• **TRAVAIL DEMANDÉ**:
A – Selon l'article sur le petit abus de droit fiscal, quelle loi a introduit ce dispositif ?
B – Rédigez la suite de l'article sur le petit abus de droit fiscal, en reprenant après sa dernière phrase.

• **TEXTE SOURCE**:
┄┄┄┄┄┄┄┄┄┄┄┄┄┄┄┄┄┄┄┄

Petit abus de droit fiscal : Bercy livre son mode d’emploi

Par : edicom

Par Benjamin Derrac, responsable de l’ingénierie patrimoniale de Novalfi, Solène Rabat, ingénieur patrimonial chez Novalfi, Henri de Cleene, ingénieur patrimonial chez Novalfi, et Laurent Simonnet, ingénieur patrimonial chez Novalfi

Apparu avec la loi de finances pour 2019, le petit abus de droit avait suscité l’émoi et de nombreuses interrogations chez les professionnels du conseil patrimonial. Le fisc en a récemment précisé les contours.

┄┄┄┄┄┄┄┄┄┄┄┄┄┄┄┄┄┄┄┄

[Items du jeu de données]
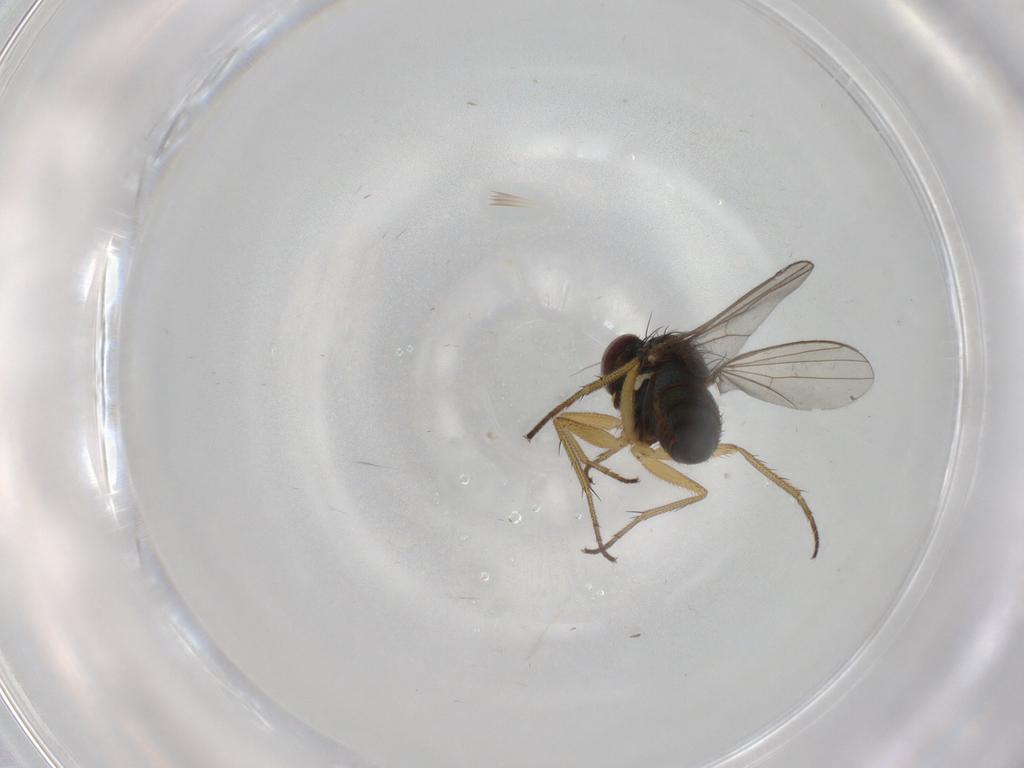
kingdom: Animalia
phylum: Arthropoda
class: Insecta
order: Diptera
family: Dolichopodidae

┄┄┄┄┄┄┄┄┄┄┄┄┄┄┄┄┄┄┄┄

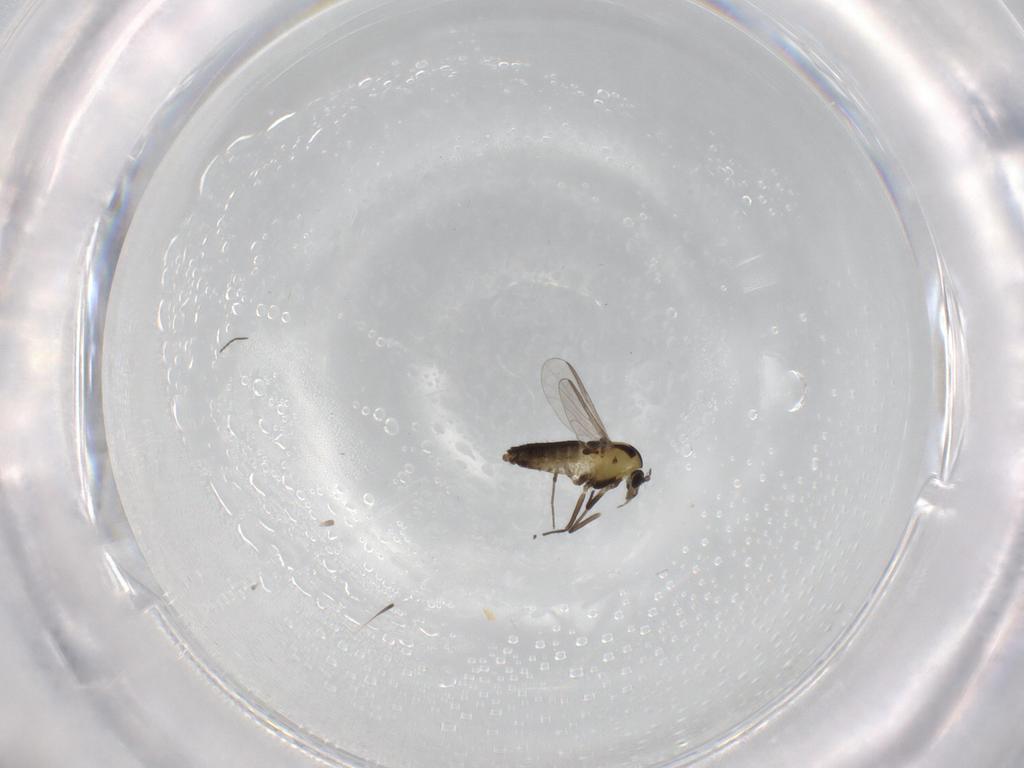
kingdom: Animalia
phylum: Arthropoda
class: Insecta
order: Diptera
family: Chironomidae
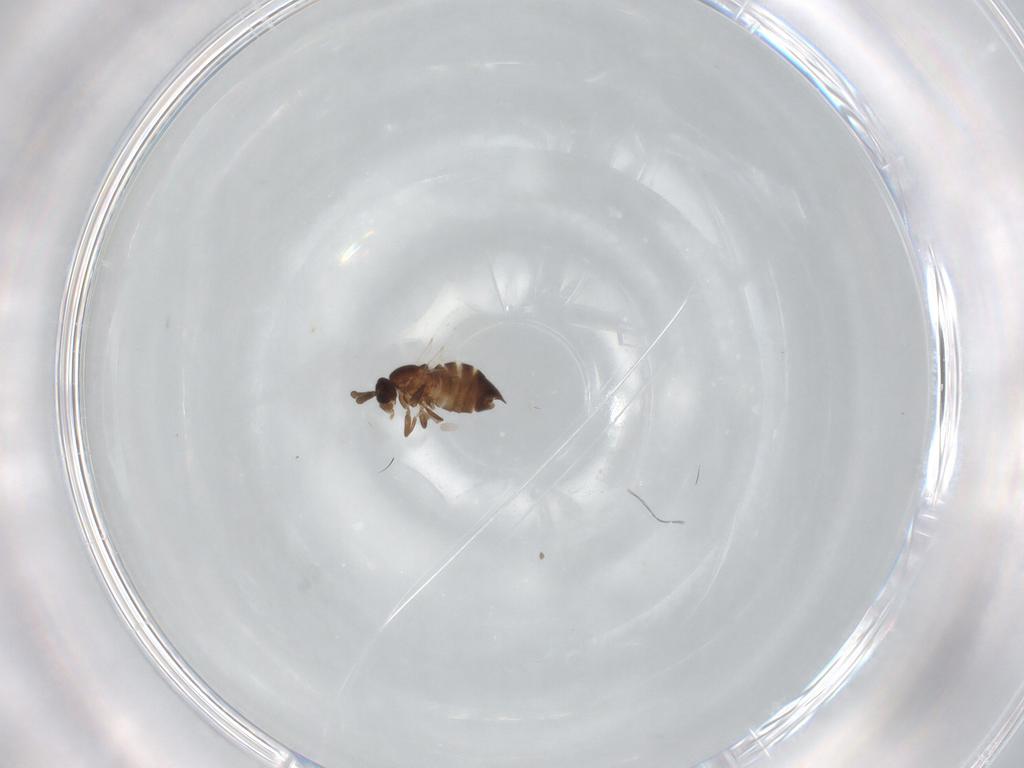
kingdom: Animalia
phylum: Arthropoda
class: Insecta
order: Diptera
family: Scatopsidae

┄┄┄┄┄┄┄┄┄┄┄┄┄┄┄┄┄┄┄┄

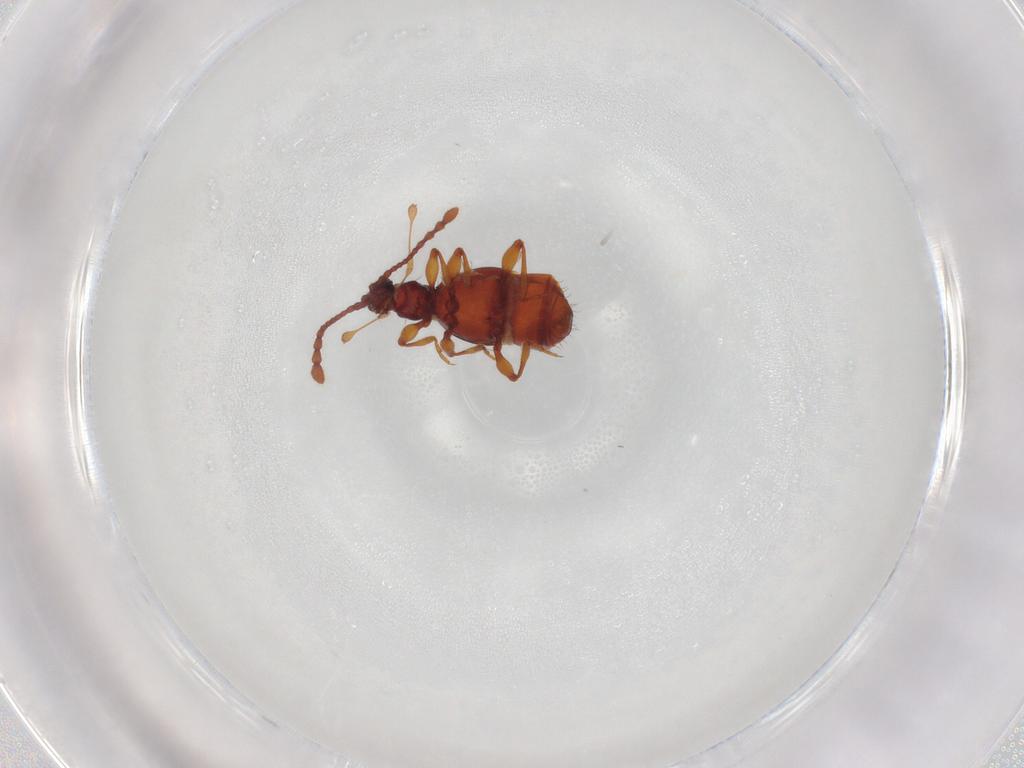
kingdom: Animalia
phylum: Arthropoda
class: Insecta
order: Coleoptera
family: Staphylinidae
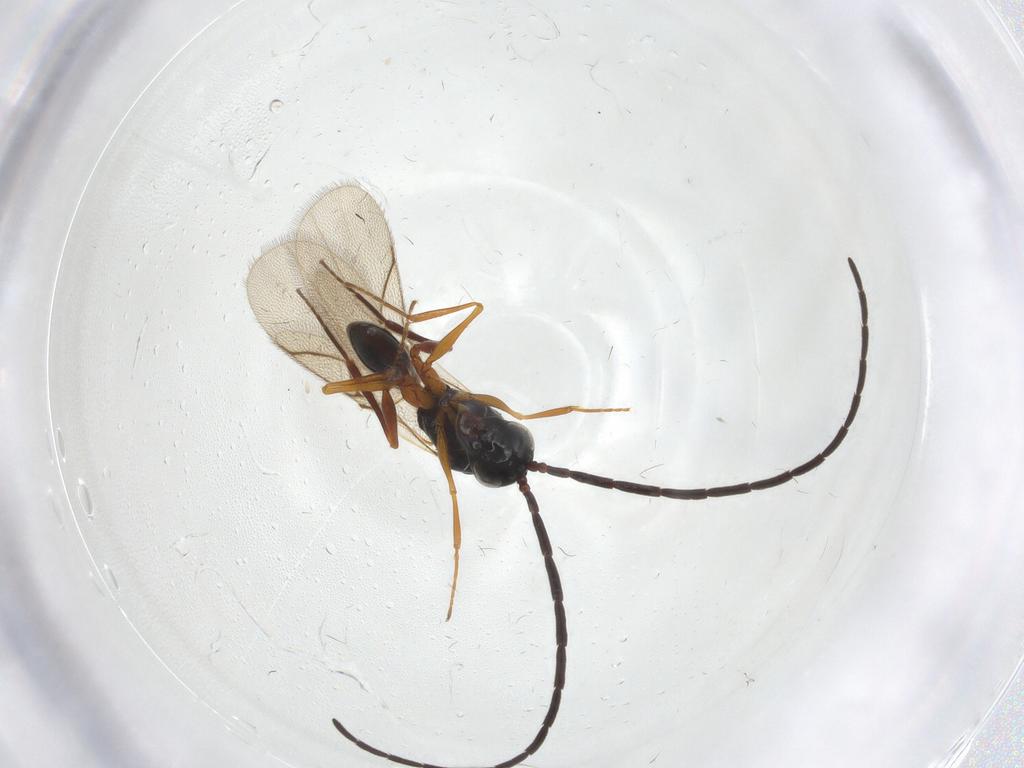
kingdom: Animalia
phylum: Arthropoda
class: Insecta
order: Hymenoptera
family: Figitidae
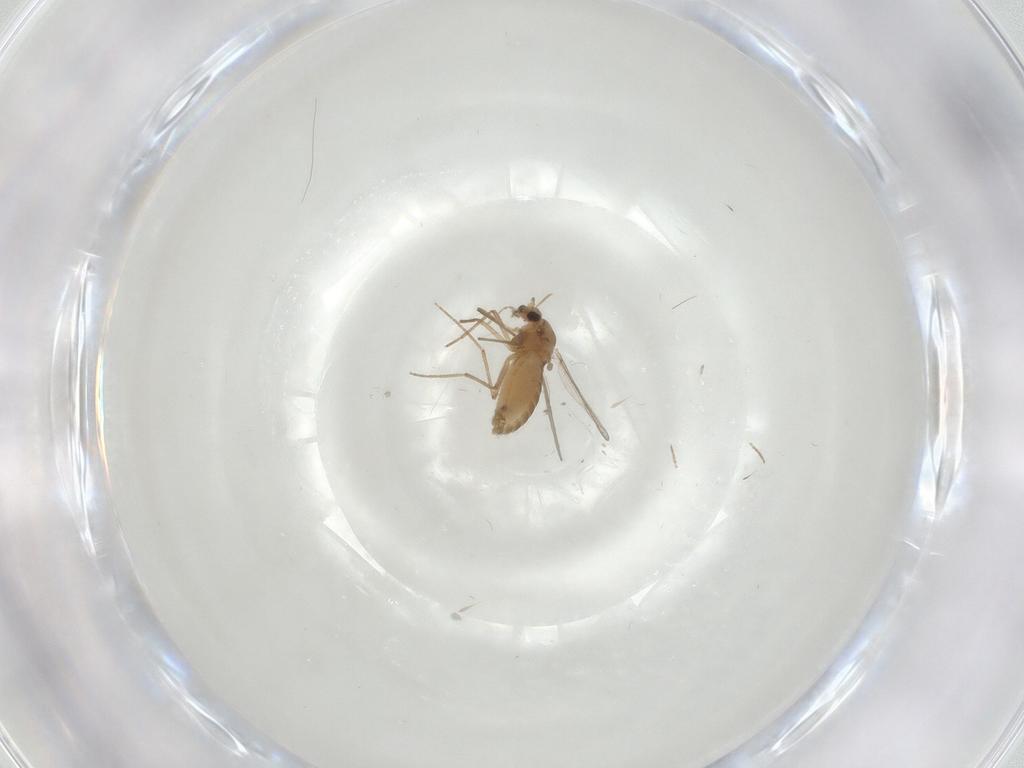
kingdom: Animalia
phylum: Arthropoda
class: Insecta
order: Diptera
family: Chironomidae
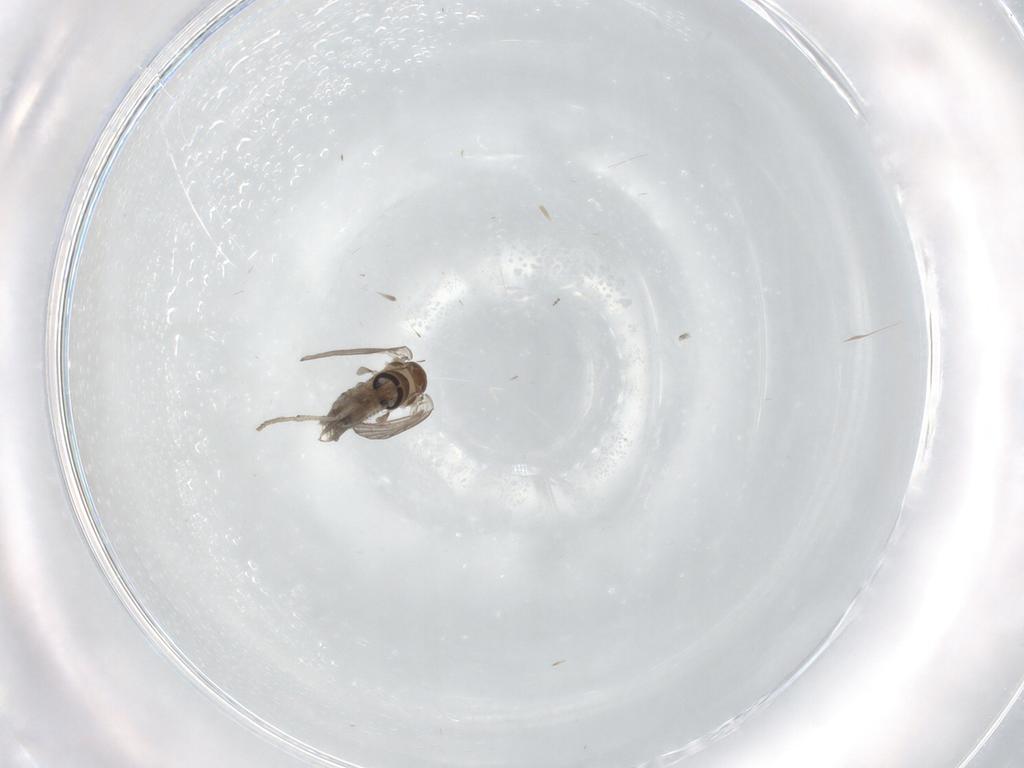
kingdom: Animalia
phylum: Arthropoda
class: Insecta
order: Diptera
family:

┄┄┄┄┄┄┄┄┄┄┄┄┄┄┄┄┄┄┄┄

• **CORRIGÉS**:
A – La loi de finances pour 2019.

B –
L’article L. 64 A du Livre des procédures fiscales (LPF) a été instauré par la loi de finances pour 2019 : « Afin d’en restituer le véritable caractère et sous réserve de l’application de l’article 205 A du Code général des impôts, l’administration est en droit d’écarter, comme ne lui étant pas opposables, les actes qui, recherchant le bénéfice d’une application littérale des textes ou de décisions à l’encontre des objectifs poursuivis par leurs auteurs, ont pour motif principal d’éluder ou d’atténuer les charges fiscales que l’intéressé, si ces actes n’avaient pas été passés ou réalisés, aurait normalement supportées eu égard à sa situation ou à ses activités réelles ».

La démonstration de l’abus nécessite la réunion de deux conditions :

- un critère objectif : l’utilisation d’un texte ou d’une décision à l’encontre des objectifs de son auteur ;

- un critère subjectif : c’est-à-dire pour les actes visés par l’article L 64 A du LPF, la volonté principale d’éluder l’impôt.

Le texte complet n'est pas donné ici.